Eating disorders are a group of conditions characterised by abnormal eating habits that may involve either insufficient or excessive food intake. Some of the most common eating disorders are anorexia nervosa, bulimia nervosa and binge eating disorder. Rumination disorder and restricting or avoiding certain foods are other examples of eating disorders. These disorders can have serious physical and psychological consequences and may require professional treatment to overcome. Each type of eating disorder can cause unhealthy eating habits among individuals and the most common age of its onset is said to be between 12 and 25.
This is also the age when adolescents and young adults become conscious about themselves, their body and their appearances. This consciousness and dissatisfaction about one’s own body could kick in at any point in life, especially among women and lead them to limit their intake of food to achieve the idealised perfect body weight and shape.

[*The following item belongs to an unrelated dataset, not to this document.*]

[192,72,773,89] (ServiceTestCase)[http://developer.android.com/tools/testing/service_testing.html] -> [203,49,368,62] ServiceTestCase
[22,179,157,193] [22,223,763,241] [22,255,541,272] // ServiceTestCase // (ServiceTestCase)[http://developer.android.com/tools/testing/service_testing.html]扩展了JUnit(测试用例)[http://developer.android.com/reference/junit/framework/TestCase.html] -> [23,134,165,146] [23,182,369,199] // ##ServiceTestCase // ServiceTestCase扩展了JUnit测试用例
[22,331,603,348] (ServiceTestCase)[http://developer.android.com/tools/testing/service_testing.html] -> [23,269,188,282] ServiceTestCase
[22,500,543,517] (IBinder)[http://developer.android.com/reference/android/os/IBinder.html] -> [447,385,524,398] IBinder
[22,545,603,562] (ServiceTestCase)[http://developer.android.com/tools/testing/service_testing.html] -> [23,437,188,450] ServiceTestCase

A recently published study has revealed that body dissatisfaction is a primary cause of eating disorders, especially during perimenopause in women. Only a small number of studies on eating disorders are known to include women in their premenopause, perimenopause and postmenopause phases. When present at older ages, the adverse health effects of eating disorders are probably going to be more severe, the study claimed.
The structure of eating disorder symptoms, particularly during perimenopause and early postmenopause was examined in a study which was recently published in the journal of The North American Menopause Society (NAMS). This was accomplished by comparing the structure and significance of particular eating disorder symptoms across reproductive phases using network analysis statistical models.
The study, in the opinion of the researchers, supports the notion that dissatisfaction with body image is a significant risk factor for eating disorders throughout one’s life, but notably during middle age. They have also emphasised the need for more extensive research on this underrepresented female demographic.
According to Dr Stephanie Faubion, medical director of NAMS, this study, like many other studies on eating disorders, also demonstrates that body image remains a major cause of eating disorders in midlife women. Eating disorders in perimenopause and early postmenopause are characterised by the fear of increasing weight and losing control over eating behaviours.